Tesserae also picks RAGAnything's construction-time parser from the actual routing distribution (most-common picked parser wins) rather than from --raganything-parser directly. This avoids the failure mode where RAGAnything.__init__ tries to initialize a heavy parser (e.g. mineru) whose model weights aren't yet on disk and brick the entire run before per-call parser= overrides can take effect.

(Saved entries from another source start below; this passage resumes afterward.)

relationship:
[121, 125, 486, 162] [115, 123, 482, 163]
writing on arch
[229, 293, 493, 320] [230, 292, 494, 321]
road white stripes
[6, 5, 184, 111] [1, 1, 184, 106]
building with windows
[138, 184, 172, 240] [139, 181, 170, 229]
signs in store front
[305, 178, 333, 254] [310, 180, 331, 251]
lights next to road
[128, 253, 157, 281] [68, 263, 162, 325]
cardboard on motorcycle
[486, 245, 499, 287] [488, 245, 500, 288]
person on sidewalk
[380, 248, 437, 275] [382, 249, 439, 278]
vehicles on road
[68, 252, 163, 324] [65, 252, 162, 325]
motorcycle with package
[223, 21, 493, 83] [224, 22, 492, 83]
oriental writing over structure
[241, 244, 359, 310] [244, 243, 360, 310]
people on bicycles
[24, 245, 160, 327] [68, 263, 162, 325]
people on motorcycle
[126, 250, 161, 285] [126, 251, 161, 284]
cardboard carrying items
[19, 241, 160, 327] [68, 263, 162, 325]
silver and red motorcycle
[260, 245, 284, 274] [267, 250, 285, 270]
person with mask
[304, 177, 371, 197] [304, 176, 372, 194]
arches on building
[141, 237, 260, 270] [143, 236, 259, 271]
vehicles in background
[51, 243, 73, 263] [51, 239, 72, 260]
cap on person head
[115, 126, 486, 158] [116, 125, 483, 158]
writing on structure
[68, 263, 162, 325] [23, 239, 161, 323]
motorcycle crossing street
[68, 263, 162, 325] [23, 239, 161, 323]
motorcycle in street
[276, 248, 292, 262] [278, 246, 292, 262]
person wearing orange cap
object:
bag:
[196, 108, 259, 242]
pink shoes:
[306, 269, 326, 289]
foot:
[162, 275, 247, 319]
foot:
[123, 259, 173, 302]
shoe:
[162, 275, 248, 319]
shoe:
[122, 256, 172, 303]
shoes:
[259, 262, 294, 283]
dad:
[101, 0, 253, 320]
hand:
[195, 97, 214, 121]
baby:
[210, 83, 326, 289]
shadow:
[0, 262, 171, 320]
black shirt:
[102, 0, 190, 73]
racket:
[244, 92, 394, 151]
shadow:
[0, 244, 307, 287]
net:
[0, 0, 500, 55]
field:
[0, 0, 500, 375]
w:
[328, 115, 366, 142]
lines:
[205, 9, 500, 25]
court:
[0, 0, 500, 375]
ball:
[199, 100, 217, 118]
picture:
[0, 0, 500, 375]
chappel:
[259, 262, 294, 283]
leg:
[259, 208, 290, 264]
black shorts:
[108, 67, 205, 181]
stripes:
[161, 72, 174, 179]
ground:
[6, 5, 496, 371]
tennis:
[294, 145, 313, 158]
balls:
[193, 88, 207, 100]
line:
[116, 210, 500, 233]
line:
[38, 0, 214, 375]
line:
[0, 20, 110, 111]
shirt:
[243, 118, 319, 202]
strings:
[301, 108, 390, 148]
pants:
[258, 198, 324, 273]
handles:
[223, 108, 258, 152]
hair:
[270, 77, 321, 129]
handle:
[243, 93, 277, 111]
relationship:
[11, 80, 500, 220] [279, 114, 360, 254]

The --raganything-parser flag still controls the default for non-text, non-Office sources (PDFs, images).

Parser packages

The compile-time parse path uses docling.DocumentConverter directly for every non-text source; install it once and you're covered:

ParserInstall command
docling (compile-time default for everything except native text)bundled when you run --with-raganything --install-raganything (or pip install docling standalone)
paddleocr (optional OCR alternative)pip install 'raganything[paddleocr]>=1.3.0' and pip install paddlepaddle (platform-specific wheel)

Note: mineru is currently not invoked at compile-time. The compile path bypasses RAG-Anything's full pipeline (which would require LLM/embedding/vision callables) and routes every non-text source through docling directly. MinerU support is reserved for a future direct-import path that ingests an externally-produced content_list.json.

When a configured parser is missing, refresh-raganything bails fast — listing every missing parser in a single error with the right install command — instead of cascading per-file failures.

Per-page ask widget

Every detail page (concept, paper, repo, synthesis, entity, topic, question, source) includes an inline "ask about this page" widget. It POSTs to /api/ask on the local tesserae project serve instance, which calls tesserae.query.ask_project and renders the answer inline. The widget prepends the current page's node name to the user's question as a natural-language context hint (e.g. ` About <NodeName>: <question> ); a future PR can wire real subgraph scoping into ask_project` itself.

The widget detects backend availability via /api/ask/health on load. When the wiki is served statically (GitHub Pages, file://, S3, any plain static host) the widget collapses to a one-line note pointing readers at tesserae project serve for local interactive use. No requests fail and nothing blocks page rendering — the widget is a deferred JS island, separate from the heavier graph bundle.

Pair this with the multi-project registry (tesserae wiki register) and you can ask any registered project's wiki from any of its detail pages.

Collaboration principle

Tesserae remains the memory compiler. RAG-Anything remains an independent companion: a multimodal parser + LightRAG retrieval engine.